Forget the many artists selling their wares in stalls and on the Prado, Old Havana is a living breathing work of art. The cars, the people, the buildings form part of this incredible tableu vivante which cant be described, it has to be experienced.
Every doorway offers a sliver of life, a portal into that which is cuba and an insight into a world which exists alongside that of the tourist but separate from it. The residents do their best to maintain normalcy in the face of the tourist onslaught but its bound to have an effect. To that extent I got the impression that Old Havana is a place in serious danger of becoming a theme park. It is already almost a caricature of itself…although you probably need to have visited the place to understand that last comment is not as cruel as it sounds. I am tempted to lay the blame for this with the boatloads of cruise passengers belched out of the white monstrosities docked at San Francisco, in the heart of old Havana. But that’s just too easy, we are all of us to blame with our Nikkons at the ready and our pesos convertibles.

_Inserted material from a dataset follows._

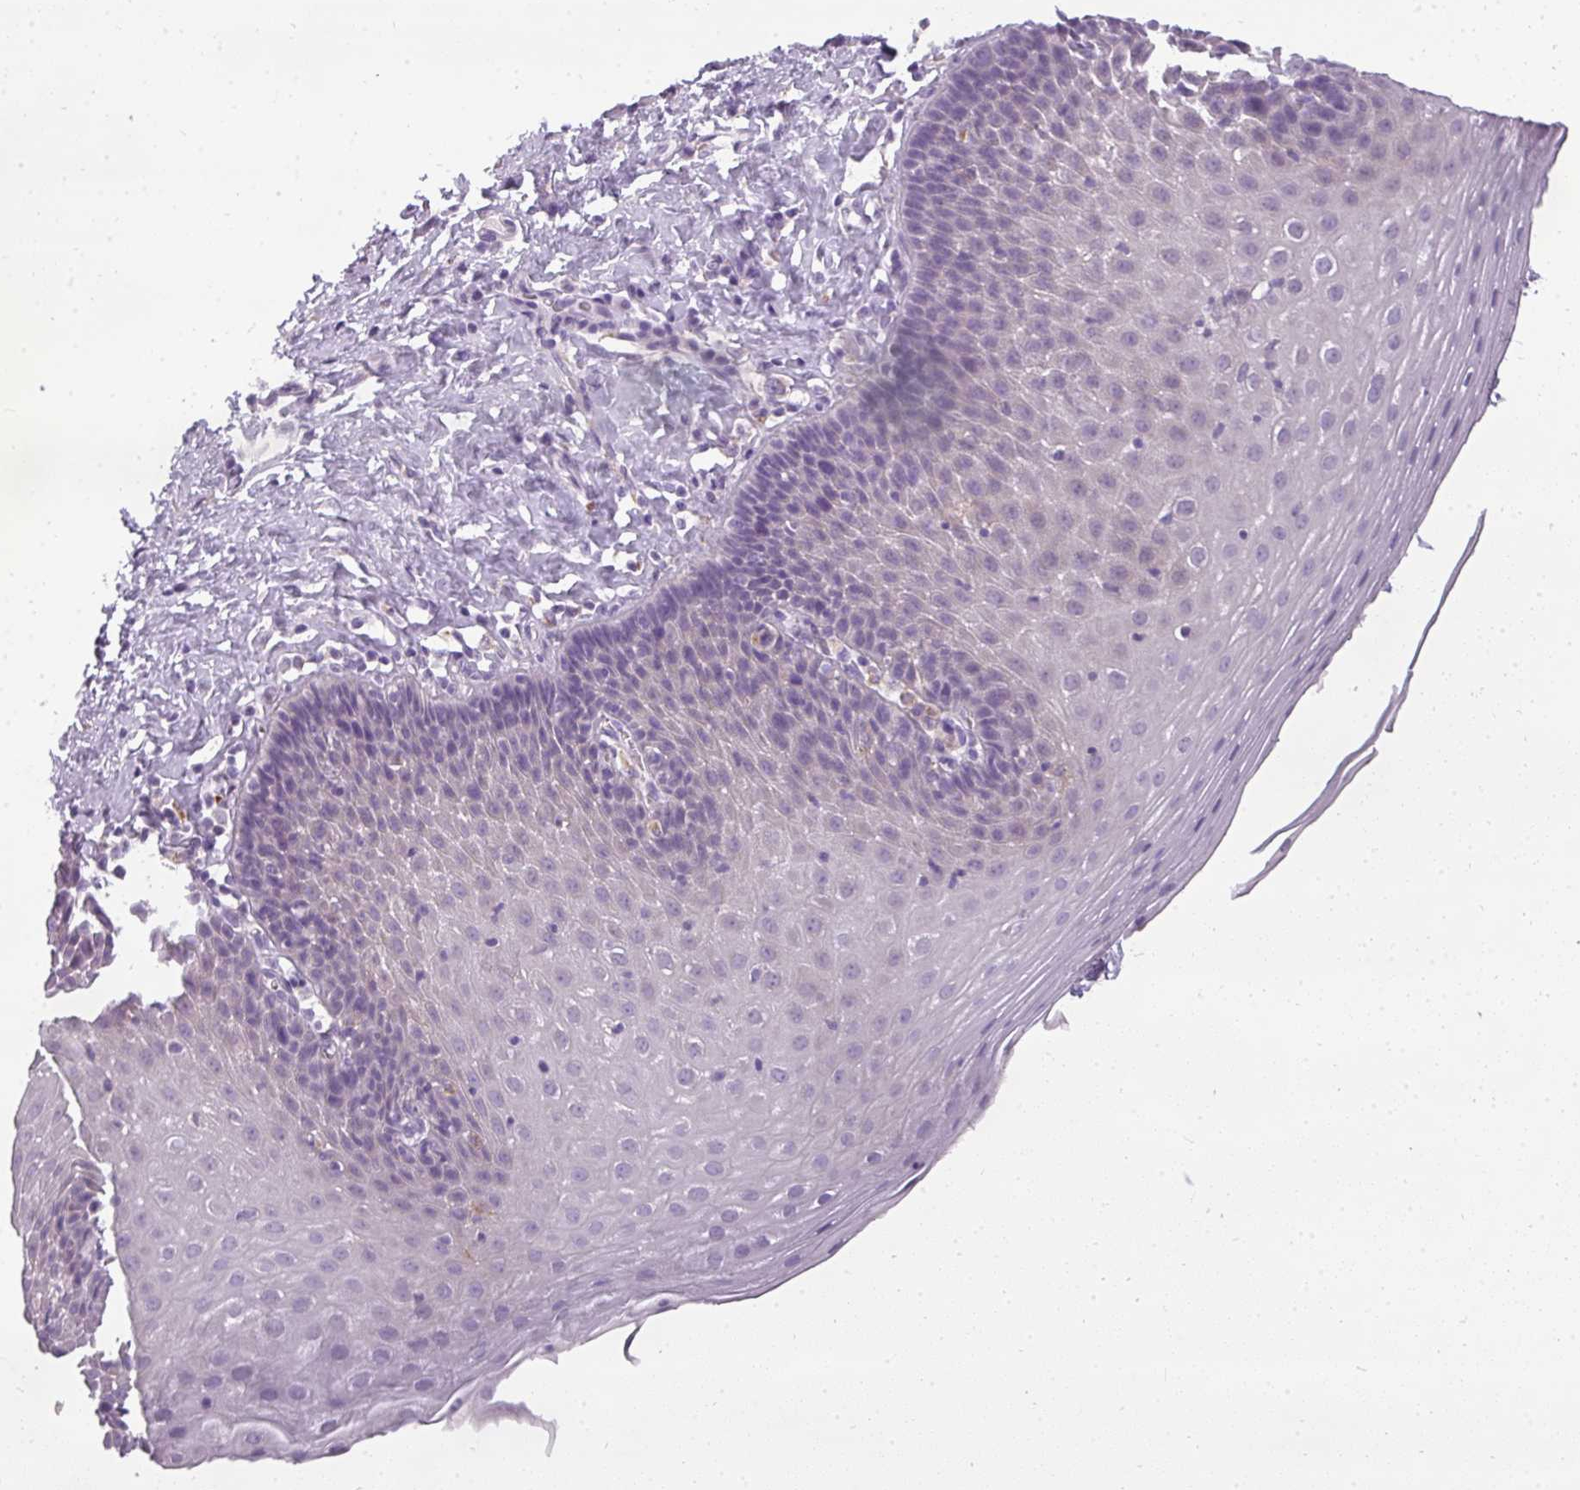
{"staining": {"intensity": "negative", "quantity": "none", "location": "none"}, "tissue": "esophagus", "cell_type": "Squamous epithelial cells", "image_type": "normal", "snomed": [{"axis": "morphology", "description": "Normal tissue, NOS"}, {"axis": "topography", "description": "Esophagus"}], "caption": "An immunohistochemistry histopathology image of unremarkable esophagus is shown. There is no staining in squamous epithelial cells of esophagus. (DAB (3,3'-diaminobenzidine) IHC with hematoxylin counter stain).", "gene": "ATP6V1D", "patient": {"sex": "female", "age": 61}}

Earlier this year a young student from Vienna came to stay with me and I marveled at his constant quest for authenticity in his travels. I believe I too was once like this. But later came to believe that the tourist or traveler can never really have an authentic experience…the mere act of being present alters the parameters. Perhaps it’s the ex-pat in me talking, but the more time you spend in a foreign culture, the more you realize that fitting-in and having an ‘authentic’ experience takes a lot more time and is a lot less sexy then your average traveler ever realizes. Still though, deep in the kitsch that is old Havana I found myself thinking about and also longing for the authenticity the Austrian was seeking.
There is magic in the morning light of Havana. My only advice is to get there and see it before it fades.